» **Task**
Quote every item below word for word, leaving the pictures out of your answer.

* * * *

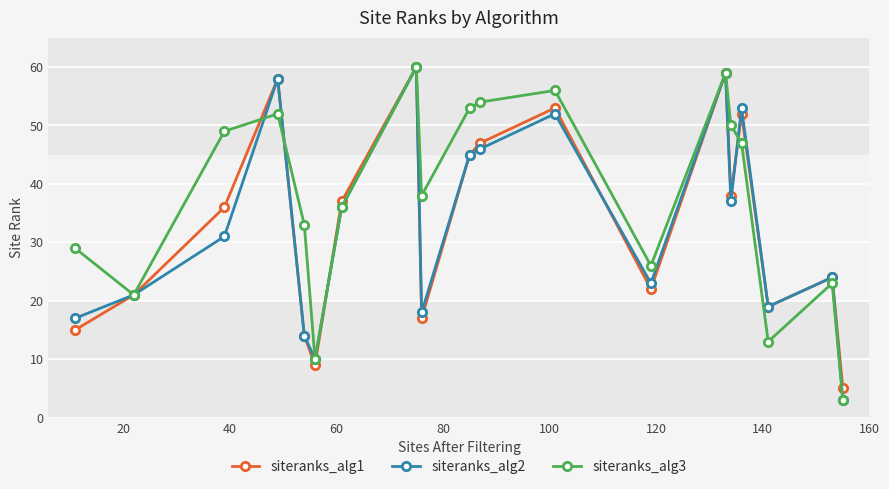

How many lines are shown in the chart?

3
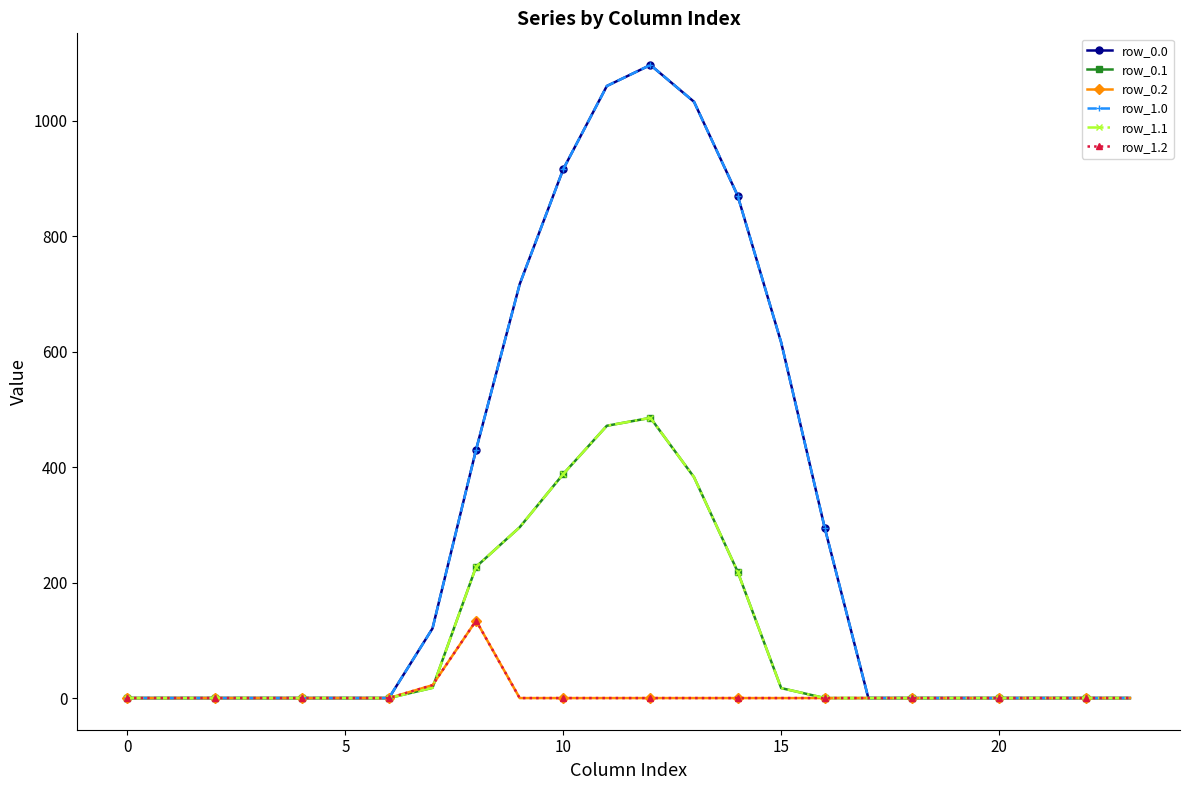

Which series ends up on top after the final intersection of row_1.1 and row_1.2?

row_1.1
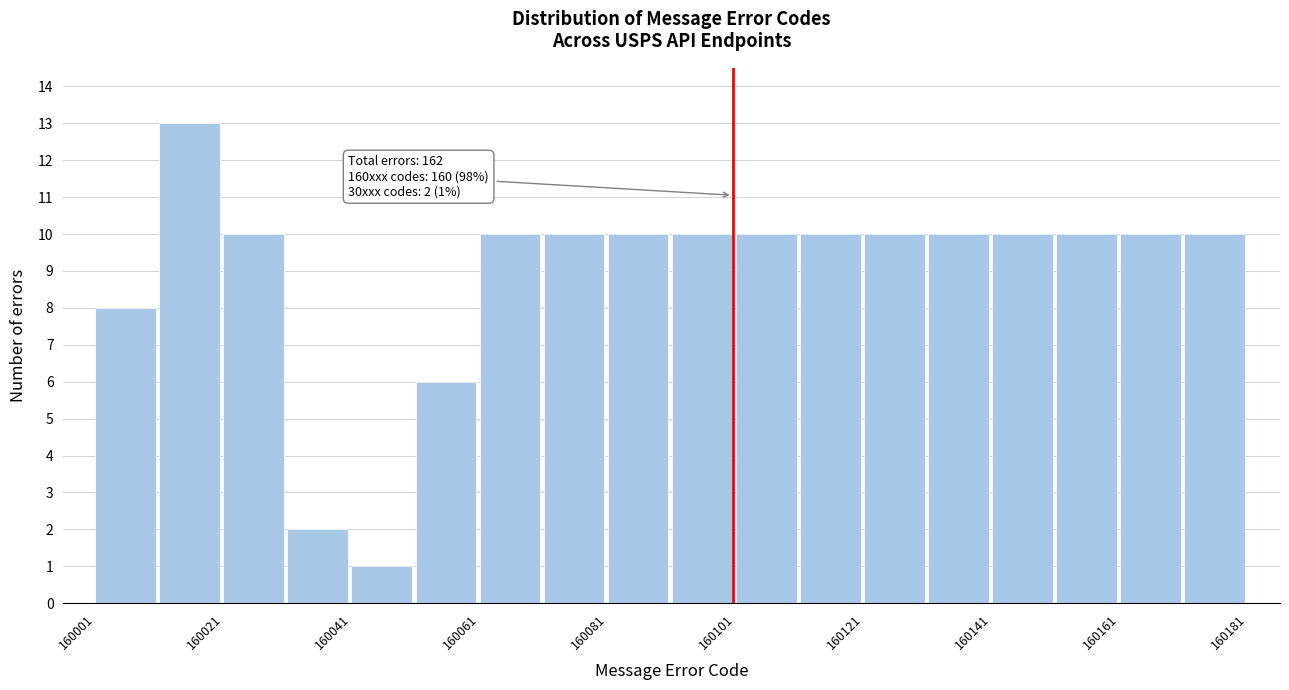

Which range on the x-axis has the tallest bar?

160011 to 160021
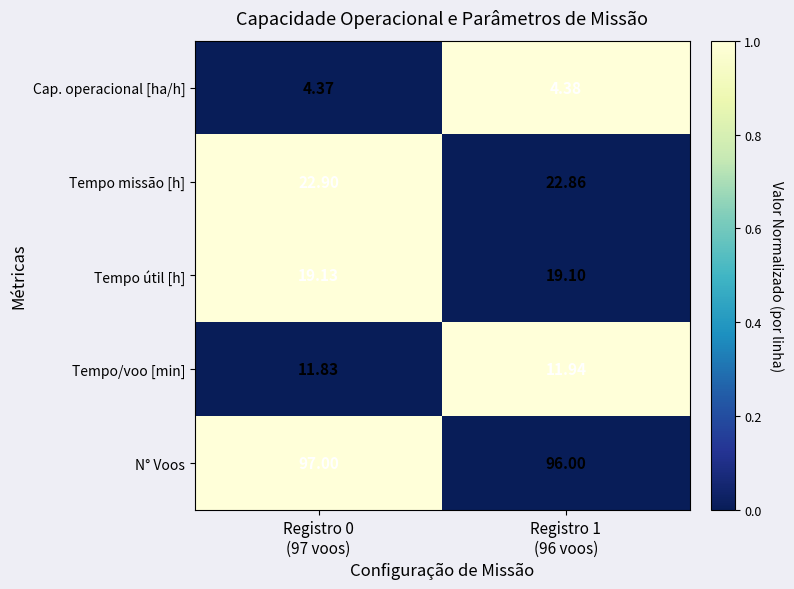

Which series has the largest total across all categories?

N° Voos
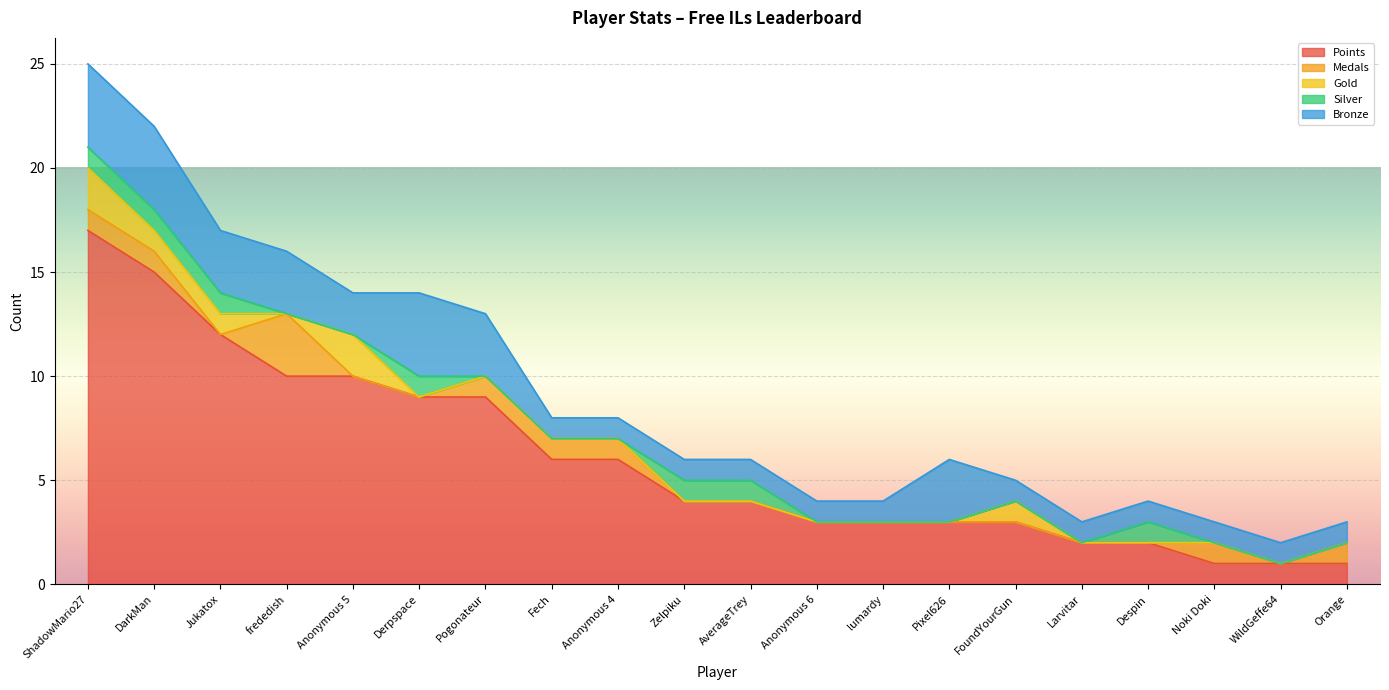

Does the chart display data point markers on the line(s)?

No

* * * *

» **Expected answer**
How many lines are shown in the chart?

3

Which series ends up on top after the final intersection of row_1.1 and row_1.2?

row_1.1

Which range on the x-axis has the tallest bar?

160011 to 160021

Which series has the largest total across all categories?

N° Voos

Does the chart display data point markers on the line(s)?

No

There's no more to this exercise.